Since this worked (and you are right about the PG10 rename), I was curious and found we seem to have some sort of backwards compatibility going on still:

gitlabhq_production=> \df pg_current_xlog_location
                                 List of functions
 Schema |           Name           | Result data type | Argument data types | Type 
--------+--------------------------+------------------+---------------------+------
 public | pg_current_xlog_location | pg_lsn           |                     | func
(1 row)

CREATE OR REPLACE FUNCTION public.pg_current_xlog_location()
 RETURNS pg_lsn
 LANGUAGE sql
 STABLE
AS $function$
 SELECT pg_current_wal_lsn();
 $function$

I'm not aware this came through gitlab-rails, so I suspect this is .com specific. Thinking it may be time to clean this up, although we would first have to adapt the monitoring queries accordingly.

@alexander-sosna FYI - do you happen to know more context around this?

And also, do we have the same functions installed for other databases that came up recently, too (like for the registry)?

Update: it seems yes

assigned to @krasio

Note: We should check if any of those functions are not supported by Amazon Aurora. I know that at least pg_is_in_recovery is not supported, so this could be a blocker.

We should not release this until #342093 (closed) is completed and we add a release post announcement with the consensus from gitlab-org/gitlab#342542. I expect this to be done mid next milestone, so we will be able to add this starting in %15.0.

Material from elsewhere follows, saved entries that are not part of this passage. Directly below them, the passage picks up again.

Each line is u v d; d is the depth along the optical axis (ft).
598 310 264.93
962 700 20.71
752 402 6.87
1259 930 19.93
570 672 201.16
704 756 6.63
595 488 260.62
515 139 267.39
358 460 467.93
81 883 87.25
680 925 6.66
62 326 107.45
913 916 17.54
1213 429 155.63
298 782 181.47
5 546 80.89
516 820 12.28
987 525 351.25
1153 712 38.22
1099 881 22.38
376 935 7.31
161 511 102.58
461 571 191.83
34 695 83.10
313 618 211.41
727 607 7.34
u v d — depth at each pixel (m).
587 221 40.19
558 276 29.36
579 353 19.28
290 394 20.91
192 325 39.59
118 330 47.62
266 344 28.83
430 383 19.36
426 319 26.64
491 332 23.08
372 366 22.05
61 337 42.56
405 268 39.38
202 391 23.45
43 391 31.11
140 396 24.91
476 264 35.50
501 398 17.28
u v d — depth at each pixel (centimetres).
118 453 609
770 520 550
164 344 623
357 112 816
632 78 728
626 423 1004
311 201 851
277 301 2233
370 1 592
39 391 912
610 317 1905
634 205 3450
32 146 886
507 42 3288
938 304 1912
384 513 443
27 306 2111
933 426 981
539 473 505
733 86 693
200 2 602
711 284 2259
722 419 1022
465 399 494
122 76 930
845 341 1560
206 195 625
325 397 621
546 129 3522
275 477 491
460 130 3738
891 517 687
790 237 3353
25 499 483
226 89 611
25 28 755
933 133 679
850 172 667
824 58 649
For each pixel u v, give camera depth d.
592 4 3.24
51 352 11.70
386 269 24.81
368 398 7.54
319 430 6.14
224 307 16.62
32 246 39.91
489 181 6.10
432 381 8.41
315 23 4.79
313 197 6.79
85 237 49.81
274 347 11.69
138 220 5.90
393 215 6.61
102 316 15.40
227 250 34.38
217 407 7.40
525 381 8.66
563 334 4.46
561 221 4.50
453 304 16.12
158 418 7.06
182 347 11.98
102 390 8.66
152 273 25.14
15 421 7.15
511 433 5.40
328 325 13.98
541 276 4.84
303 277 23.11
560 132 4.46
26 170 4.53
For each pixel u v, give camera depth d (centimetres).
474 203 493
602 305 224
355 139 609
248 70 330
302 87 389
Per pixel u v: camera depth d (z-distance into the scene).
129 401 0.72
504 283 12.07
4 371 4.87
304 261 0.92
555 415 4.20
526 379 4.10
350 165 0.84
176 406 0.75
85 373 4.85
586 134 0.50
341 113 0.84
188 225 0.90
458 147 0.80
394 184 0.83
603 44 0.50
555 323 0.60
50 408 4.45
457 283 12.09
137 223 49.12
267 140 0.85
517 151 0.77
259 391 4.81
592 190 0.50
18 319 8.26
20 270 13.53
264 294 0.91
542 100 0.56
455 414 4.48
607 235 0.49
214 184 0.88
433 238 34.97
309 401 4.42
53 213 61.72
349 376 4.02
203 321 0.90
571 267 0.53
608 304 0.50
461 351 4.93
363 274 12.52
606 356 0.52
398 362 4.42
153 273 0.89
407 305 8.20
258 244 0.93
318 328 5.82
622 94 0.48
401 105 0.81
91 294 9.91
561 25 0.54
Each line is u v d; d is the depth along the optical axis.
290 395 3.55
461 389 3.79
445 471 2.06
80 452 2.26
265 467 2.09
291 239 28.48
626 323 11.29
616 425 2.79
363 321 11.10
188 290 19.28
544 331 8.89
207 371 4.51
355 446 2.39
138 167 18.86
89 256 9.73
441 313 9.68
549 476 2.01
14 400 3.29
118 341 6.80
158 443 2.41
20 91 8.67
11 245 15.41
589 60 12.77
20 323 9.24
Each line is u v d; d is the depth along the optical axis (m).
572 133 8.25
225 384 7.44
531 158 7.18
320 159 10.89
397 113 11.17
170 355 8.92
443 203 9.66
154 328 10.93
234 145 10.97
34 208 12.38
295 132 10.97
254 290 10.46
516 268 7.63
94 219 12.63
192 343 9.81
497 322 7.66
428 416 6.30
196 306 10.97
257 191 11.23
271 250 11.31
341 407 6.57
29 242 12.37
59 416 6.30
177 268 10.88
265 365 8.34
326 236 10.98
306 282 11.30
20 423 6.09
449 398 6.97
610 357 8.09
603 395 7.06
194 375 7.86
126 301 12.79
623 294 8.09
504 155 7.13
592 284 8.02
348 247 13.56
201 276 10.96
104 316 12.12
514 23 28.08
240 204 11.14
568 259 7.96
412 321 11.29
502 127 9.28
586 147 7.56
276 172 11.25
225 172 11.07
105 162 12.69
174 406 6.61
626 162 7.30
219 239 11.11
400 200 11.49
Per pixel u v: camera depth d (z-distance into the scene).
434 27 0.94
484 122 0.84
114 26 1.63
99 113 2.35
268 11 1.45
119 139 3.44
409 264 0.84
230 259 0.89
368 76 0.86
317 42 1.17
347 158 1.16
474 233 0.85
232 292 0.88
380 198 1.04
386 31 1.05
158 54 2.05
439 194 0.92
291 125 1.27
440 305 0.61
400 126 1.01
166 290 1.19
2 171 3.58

Edit: maybe %15.1 if we want to allow those instances to upgrade to %15.0 before switching Databases. We'll have to think about that

@iroussos Thanks, will keep this in mind. I think we may be even able to skip the pg_is_in_recovery part - if we're trying to execute background migration and the primary database is in recovery (not sure if both these can happen at the same time) we probably have bigger problems.

Also we (at least I) do not know the exact implementation we gonna have, as @abrandl mentioned in one of the related issues that if such signals fail we'll just ignore them and move on:

In any case, we'll implement this signal checking as optional - in case of a lack of permissions, we simply won't have this signal to work with (and don't error out).

#357248 (comment 897456983)

Right @krasio - let's implement this fail-safe and carry on in case we are unable to get an indicator.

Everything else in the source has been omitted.